The House Select Committee on Jan. 6 has issued a subpoena to retired Army Col. James “Phil” Waldron, directing him to appear before the committee and testify to his role in creating a presentation on how Republicans could subvert the 2020 election, as well as his work with Trump’s legal team in spreading election lies from state to state.
“Mr. Waldron reportedly claimed to have visited the White House on multiple occasions after the election, spoken to Mark Meadows ‘maybe 8 to 10 times,’ and briefed several members of Congress on election fraud theories. He also publicly acknowledged contributing to the creation of a PowerPoint presentation that was given to, or described for, Republican Members of Congress on the eve of January 6th. According to reporting, he also participated in meetings at the Willard Hotel in early January 2021.”
The information that’s been made available by the select committee over the last two weeks has filled in gaps, tied together information that previously seemed disconnected, and provided a very different view of what happened to create the insurgency on Jan. 6. What originally seemed like a collection of flailing efforts being pursued by Trump’s legal team, by White House advisers, and by Republicans in Congress, has been revealed as a much more unified effort—one single coup scheme to overturn the results of the 2020 election by simply refusing the count the votes from states where Joe Biden won.
One big feature of that plan was a 38-page presentation which was briefed to Republican members of Congress by Waldron. According to Waldron, that presentation was assembled by a large number of people—though he has so far refused to name them—and was pitched both to Congress and the White House. When that presentation first surfaced among the emails of former White House Chief of Staff Mark Meadows’ emails, his attorney treated the PowerPoint as if it was just something that had floated past Meadows with little notice.
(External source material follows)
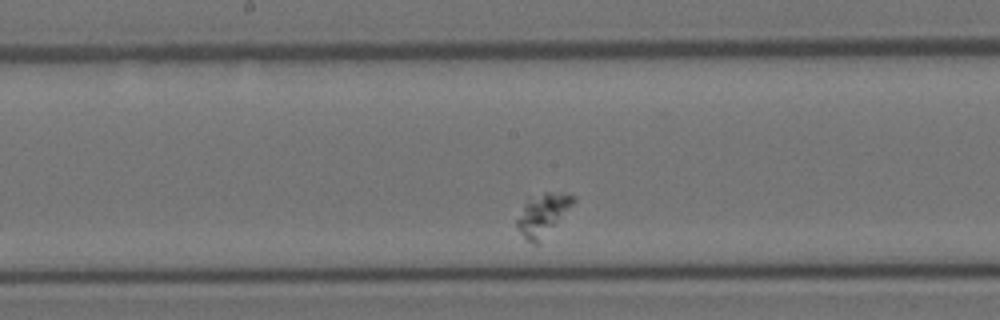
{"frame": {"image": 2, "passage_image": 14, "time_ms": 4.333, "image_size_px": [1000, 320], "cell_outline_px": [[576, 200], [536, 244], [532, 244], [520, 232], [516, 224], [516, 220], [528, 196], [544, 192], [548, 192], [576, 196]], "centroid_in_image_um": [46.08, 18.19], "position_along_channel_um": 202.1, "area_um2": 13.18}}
But recent statements from Waldron indicate that far from just seeing the presentation in email, he discussed the scheme directly with Meadows, who offered assistance in moving the plot forward.
We don’t know who helped Waldron create the presentation. We don’t know which members of Congress sat in on his “how to take down your government” instructions. We don’t know which members of the White House staff worked with Waldron, or what help he got from Meadows. But maybe we’re going to find out.
As someone who was never a member of Trump’s staff, it seems unlikely that Waldron will toss up the “executive privilege” smokescreen currently being deployed by Meadows and others in order to delay their appearance before the committee. Though, as a non-attorney member of Trump’s outside legal team, it’s possible he could claim some kind of protection as a legal adviser. Except, of course, even the broadest idea of such a privilege doesn’t extend to briefing members of Congress, Republican donors, and miscellaneous GOP insiders.
Waldron has no grounds for refusing to testify—other than the Fifth Amendment. Which just about everyone in Trump’s circle appears to be rediscovering in the last two weeks.
According to The Washington Post, Waldron’s appearance might help fill in some of the information the committee wanted from Meadows. Meadows has now been held in contempt by the full House, though the Department of Justice has not yet signaled if they will pursue a criminal indictment as they are currently doing with Trump adviser Steve Bannon.
Waldron has said he met with White House officials eight to ten times, That includes at least one meeting with Meadows, who reportedly asked Waldron, “What do you need? What would help?”
It’s clear that Meadows was much more familiar with and involved in the scheme fronted by Waldron than his attorney indicated. It’s also clear that this scheme overlapped with the plan that attorney John Eastman put forward adding a supposed legal justification to why former Vice President Mike Pence could refuse to count Biden votes. There also seem to be strong ties to Jeffery Clark’s efforts to reorganize the Justice Department to support Trump’s plan, and a lawsuit from Rep. Louie Gohmert to place additional pressure on Pence.
As more communications come forward, it’s clear that none of these efforts were happening in a vacuum. They weren’t disconnected plans of individuals. They were all part of one big, overarching conspiracy.
Waldron called the presentation he made a “huge team effort.” It’s going to be fascinating to discover who was on that team.